It's all in the Graphs
Mathematicians from the Einstein Institute of Mathematics used expander graphs to go back and forth between computer science and pure mathematics - and discovered new ways to enrich each field
Computer scientists rely heavily on pure mathematics for their research and applications. But there’s one particular field which has been raising special interest in recent years: the field of expander graphs.
Expander graphs, which were identified only in the early 1970s, are a family of sparse graphs that possess highly connective properties (in layman terms, they resemble a large and well-connected neural network). Their construction is a fundamental mathematical challenge, and they’ve been used mainly in computer science as a basis for networks of communication, code correction and data organization (among other things).
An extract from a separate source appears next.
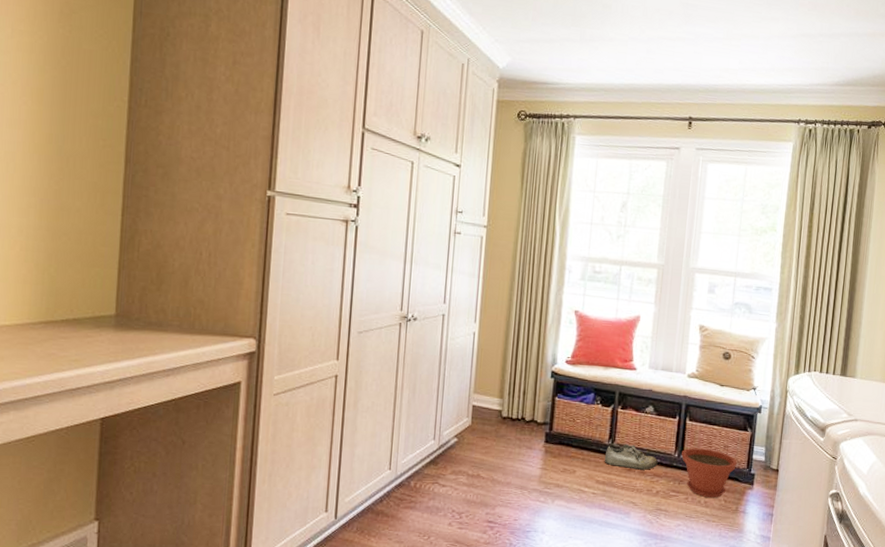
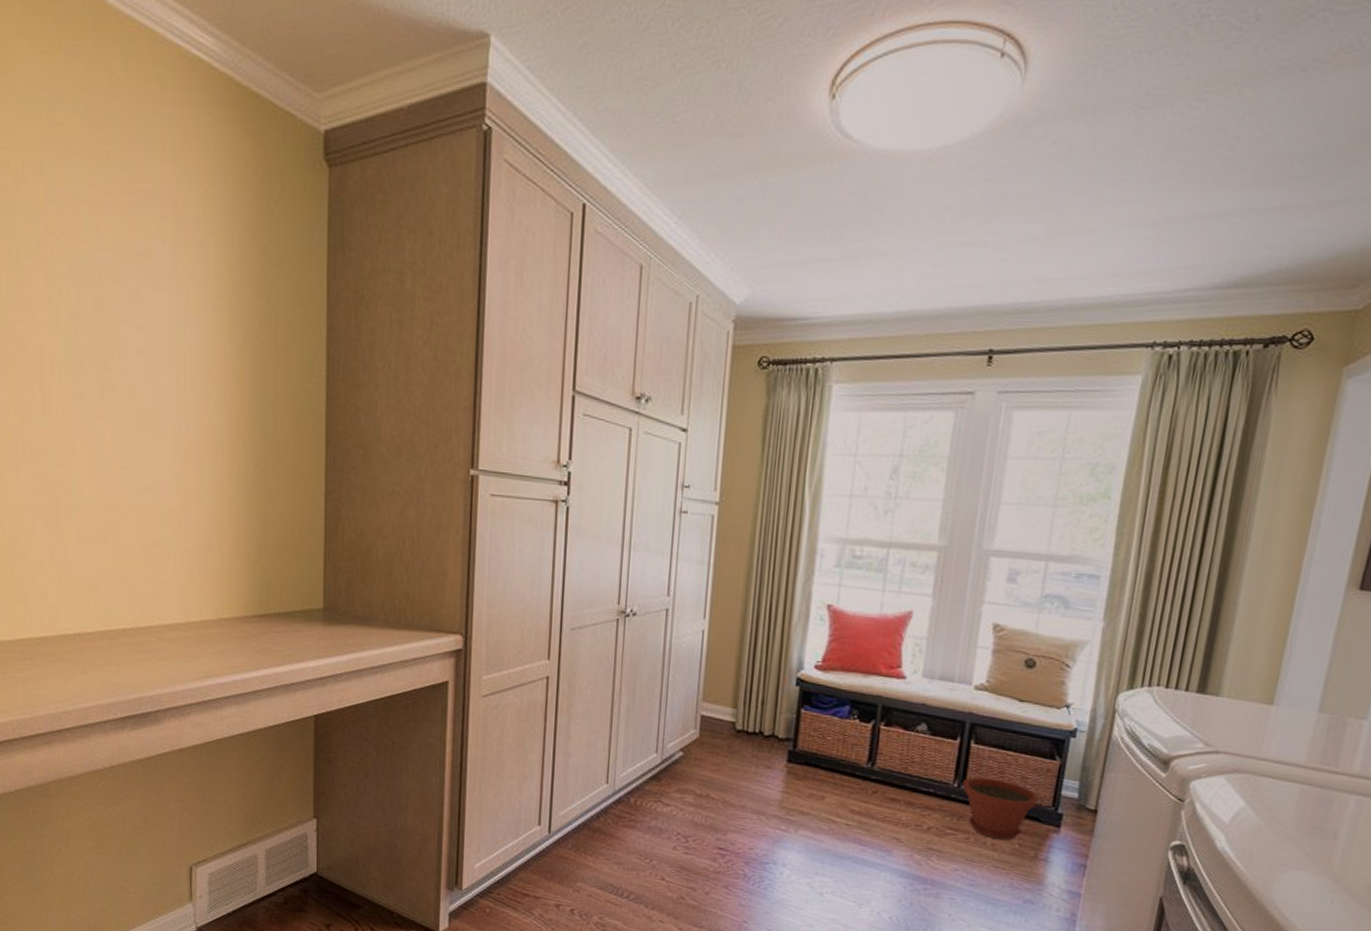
shoe: present [604,444,658,470] -> none [860,768,931,801]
However, pure mathematicians have also shown great interest in them, once they understood their importance as a fundamental mathematical concept, and realised their great potential.
The Einstein Institute of Mathematics at the Hebrew University has been at the forefront of expander graphs research. The university team, headed by Professor Alex Lubotzky, has already discovered a number of applications for both computer science and pure mathematics, and is continuously working on building a bridge between the two.
In computer science, the researchers' work has turned into basic building blocks for a number of applications, including the creation of newly symmetric error-correcting codes. Simultaneously, the graphs research allowed them to answer several problems in group theory, in number theory and in geometry. This method of solutions is quite surprising because the problems, ostensibly, have nothing to do with expander graphs.